Even if the hospitalist does call the primary care doctor, he or she might not mention a pending test. The hospitalist might think it’s more important to focus on the most relevant issues in a brief call. There are also reasons why pending tests might not be documented in a discharge summary, Were points out. For example, multiple consultants order tests at different stages during a hospitalization. To find out which were pending, the hospitalist might have to pull information from several different hospital systems. Of course, that would not be the case in a hospital with a computerized physician order entry system—but only about 15 percent of hospitals have CPOE.

Even if hospitalists are aware of all pending tests, Were notes, they must distinguish between which are important enough to include in a discharge summary. Outpatient physicians will be annoyed if they are prompted to follow up unnecessarily on tests such as kidney function or CBC tests if the results had been normal throughout a patient’s hospitalization.

Another major issue is confusion over who has responsibility for following up on pending tests in the hospital, Were notes. Even if a primary-care physician knows about a pending test, he or she may feel that the inpatient physician should follow up. Hospitalists, on the other hand, may believe that, after a patient is discharged, the outpatient physician is responsible for all aspects of that patient’s care. But if a pending test is not documented, Were believes, it should be the responsibility of the hospitalist to follow up on it.

Blogger Kevin Pho observes, “Some hospitals have post-discharge clinics where hospitalists do the follow-up themselves, but that’s not commonplace. We clearly have a ways to go in bridging the communication gap between hospitalist and outpatient physician.”
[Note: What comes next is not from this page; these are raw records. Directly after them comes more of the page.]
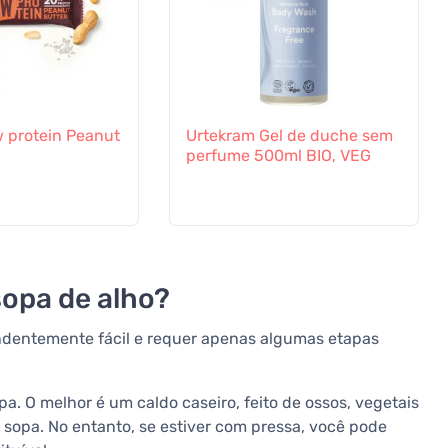
 protein Peanut
Urtekram Gel de duche sem
perfume 500ml BIO, VEG
sopa de alho?
ndentemente fácil e requer apenas algumas etapas
 O melhor é um caldo caseiro, feito de ossos, vegetais
 sopa. No entanto, se estiver com pressa, você pode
This is an area that deserves much more attention, especially given the shockingly high readmission rate of Medicare patients. Part of the solution is to give hospitalists better tools and incentives for communicating all key inpatient data to primary care physicians, whether on the phone or in the discharge summary. In addition, as we build electronic health record systems in hospitals and physician offices, national health IT policy should prioritize the creation of electronic connectivity between inpatient and outpatient care settings.